Yes, it’s a sin for revolutionaries to start a family. Men and women both must stand alone, like soldiers under a hail of bullets. But in your youth, you somehow forget that revolutionaries’ lives are measured not in years, but in days and hours.

Olga Liubatovich, Member of The People’s Will

You can call [terror] the heroic method but it is also the most practical… if you keep on with it unceasingly. Occasional individual attacks may alarm the public, but they do not effectively demoralise an administration. You must make attack after attack uninterruptedly and relentlessly against one fixed and prearranged target.

Andrei Zhelyabov, Member of the executive committee of The People’s Will

24

‘…The Minister of Justice has agreed to an amnesty for your comrades.’

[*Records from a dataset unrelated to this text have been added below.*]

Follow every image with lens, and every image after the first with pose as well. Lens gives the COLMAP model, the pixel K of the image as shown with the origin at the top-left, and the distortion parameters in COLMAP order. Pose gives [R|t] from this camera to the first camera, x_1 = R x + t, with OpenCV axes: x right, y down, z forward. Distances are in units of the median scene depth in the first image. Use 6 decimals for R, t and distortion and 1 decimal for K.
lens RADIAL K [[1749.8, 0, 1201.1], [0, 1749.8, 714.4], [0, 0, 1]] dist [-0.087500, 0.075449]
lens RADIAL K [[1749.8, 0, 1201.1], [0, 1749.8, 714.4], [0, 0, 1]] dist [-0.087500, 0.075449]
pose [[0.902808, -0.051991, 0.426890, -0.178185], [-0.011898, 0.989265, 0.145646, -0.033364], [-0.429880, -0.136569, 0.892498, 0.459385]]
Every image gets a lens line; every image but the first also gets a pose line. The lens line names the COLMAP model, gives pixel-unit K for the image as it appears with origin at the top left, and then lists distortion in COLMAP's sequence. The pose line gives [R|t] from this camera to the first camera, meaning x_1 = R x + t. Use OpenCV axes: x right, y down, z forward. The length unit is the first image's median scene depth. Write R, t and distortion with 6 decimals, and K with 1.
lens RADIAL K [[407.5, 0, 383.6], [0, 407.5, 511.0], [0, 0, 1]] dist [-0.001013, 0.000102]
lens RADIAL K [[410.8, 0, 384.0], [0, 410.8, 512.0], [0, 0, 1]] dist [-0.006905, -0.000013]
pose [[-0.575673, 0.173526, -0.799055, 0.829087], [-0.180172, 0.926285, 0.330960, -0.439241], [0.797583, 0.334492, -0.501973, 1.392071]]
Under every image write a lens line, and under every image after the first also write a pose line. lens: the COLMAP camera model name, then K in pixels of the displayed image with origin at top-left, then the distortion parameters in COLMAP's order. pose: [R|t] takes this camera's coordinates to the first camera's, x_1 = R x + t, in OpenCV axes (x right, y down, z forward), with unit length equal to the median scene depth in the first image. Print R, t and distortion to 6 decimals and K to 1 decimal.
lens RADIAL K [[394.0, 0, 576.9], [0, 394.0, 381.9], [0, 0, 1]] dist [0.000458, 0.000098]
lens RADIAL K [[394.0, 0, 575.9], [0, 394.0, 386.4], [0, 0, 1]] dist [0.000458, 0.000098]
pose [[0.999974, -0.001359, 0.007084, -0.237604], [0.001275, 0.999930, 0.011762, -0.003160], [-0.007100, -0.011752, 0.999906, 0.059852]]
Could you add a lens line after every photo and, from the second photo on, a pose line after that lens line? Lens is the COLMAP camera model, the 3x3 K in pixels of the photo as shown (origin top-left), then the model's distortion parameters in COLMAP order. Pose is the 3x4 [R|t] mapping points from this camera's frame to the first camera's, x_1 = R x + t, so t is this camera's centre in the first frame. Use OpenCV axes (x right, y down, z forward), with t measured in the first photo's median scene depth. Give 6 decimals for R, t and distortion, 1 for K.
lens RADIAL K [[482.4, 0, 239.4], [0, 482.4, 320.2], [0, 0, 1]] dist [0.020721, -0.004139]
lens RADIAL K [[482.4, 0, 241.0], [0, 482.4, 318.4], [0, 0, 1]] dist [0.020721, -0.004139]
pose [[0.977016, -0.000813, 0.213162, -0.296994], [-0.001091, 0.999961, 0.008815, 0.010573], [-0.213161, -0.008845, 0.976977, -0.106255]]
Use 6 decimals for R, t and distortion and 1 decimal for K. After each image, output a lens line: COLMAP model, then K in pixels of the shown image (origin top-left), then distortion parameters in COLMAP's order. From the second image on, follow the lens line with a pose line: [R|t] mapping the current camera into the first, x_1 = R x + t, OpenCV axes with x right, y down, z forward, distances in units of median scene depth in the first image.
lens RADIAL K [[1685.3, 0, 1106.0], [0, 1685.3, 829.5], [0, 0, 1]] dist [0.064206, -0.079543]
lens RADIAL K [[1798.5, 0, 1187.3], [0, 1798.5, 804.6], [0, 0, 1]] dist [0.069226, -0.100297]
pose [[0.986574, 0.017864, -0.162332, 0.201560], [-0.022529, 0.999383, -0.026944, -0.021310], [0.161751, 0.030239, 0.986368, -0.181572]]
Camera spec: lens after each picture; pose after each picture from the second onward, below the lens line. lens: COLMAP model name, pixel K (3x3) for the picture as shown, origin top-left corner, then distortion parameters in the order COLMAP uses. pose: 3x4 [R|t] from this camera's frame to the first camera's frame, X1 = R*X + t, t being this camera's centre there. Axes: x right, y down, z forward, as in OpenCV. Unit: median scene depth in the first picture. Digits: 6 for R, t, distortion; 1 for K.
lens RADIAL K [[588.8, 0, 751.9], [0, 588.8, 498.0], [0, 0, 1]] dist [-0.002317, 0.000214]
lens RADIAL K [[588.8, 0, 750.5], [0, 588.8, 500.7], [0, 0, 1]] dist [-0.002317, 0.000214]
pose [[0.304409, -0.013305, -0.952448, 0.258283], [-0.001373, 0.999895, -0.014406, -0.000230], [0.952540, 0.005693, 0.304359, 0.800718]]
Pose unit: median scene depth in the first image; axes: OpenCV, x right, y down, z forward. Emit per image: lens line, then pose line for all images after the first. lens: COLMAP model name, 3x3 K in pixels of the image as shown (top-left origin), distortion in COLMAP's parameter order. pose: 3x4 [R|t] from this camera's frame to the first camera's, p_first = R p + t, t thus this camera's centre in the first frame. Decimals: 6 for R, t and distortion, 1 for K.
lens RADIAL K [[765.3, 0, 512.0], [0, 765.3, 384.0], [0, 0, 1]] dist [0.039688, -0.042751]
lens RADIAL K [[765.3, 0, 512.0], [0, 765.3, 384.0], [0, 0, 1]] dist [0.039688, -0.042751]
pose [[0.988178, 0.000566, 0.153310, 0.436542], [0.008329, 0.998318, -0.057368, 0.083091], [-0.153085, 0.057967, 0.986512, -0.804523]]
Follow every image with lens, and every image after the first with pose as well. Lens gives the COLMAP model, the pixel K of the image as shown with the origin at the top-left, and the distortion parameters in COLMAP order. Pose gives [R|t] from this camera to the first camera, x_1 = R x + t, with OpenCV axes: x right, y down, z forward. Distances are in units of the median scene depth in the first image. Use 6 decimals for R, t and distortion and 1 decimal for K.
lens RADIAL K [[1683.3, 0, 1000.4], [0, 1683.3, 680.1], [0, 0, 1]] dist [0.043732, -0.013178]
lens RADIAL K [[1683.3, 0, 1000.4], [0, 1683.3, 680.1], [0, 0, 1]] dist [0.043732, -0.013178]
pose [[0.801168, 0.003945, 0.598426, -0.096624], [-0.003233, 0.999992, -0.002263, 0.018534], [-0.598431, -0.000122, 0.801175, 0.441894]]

The little man with the wispy red hair and goatee beard nodded his head calmly, but beneath the table his hands were wrestling anxiously with a pencil. He was dressed in prison greys several sizes too large, his head and shoulders hunched forward as if cowering from an invisible presence. Perhaps it was the ghost of his irascible father — he had spoken of him often to Dobrshinsky in the course of their conversations — or the rough Jew-hating neighbours of his childhood in Kiev. Perhaps he was bent by guilt and the long shadow of Alexander Mikhailov, or by exhaustion, his senses blunted after days in the interrogation room, coaxed and cajoled, his illusions stripped from him one by one.

‘And I have your word,’ Goldenberg said at last. ‘I have your word they will be safe? If even one hair on the head of a comrade is hurt, I’ll never forgive myself.’

‘You know I respect your cause. I admire your courage. We trust each other. Here…’ The chief investigator picked up the vodka bottle on the table between them and poured a little into two small glasses. ‘To reconciliation. To reform. To a new year for Russia and an end to confusion,’ he said, raising his own in salute. Then, turning to the clerk at the table in the corner of the interrogation room, ‘The last few sentences.’

The young clerk ran his forefinger along the page of his open log book: ‘… discussed my idea for the assassination of the emperor with Alexander Mikhailov and others …’

‘A group of us met and we—’

‘Who?’

‘Mikhailov, a Pole called Kobilianski, Kviatkovsky, Zunderlich, Soloviev…’

‘Anna Kovalenko?’

‘Yes. I wanted to do it and the Pole volunteered too, but Mikhailov said the tsar should be killed by a Russian — not a Pole or a Jew. So Alexander Soloviev agreed to do it and I helped him prepare.’

Dobrshinsky gave a little nod.

‘But I wouldn’t have missed,’ said Goldenberg with sudden passion.

‘And Anna Kovalenko — she was there with Soloviev in the square?’

Goldenberg licked his lips, then, lifting his right hand to them, began biting at his thumb nail. So vain, so weak, so anxious for praise and attention, Dobrshinsky wondered how a clever man like Mikhailov had made such a mistake.

‘I must know the truth to bring this to an end as we agreed,’ he said quietly, leaning forward at the table in an effort to hold eye contact with the prisoner.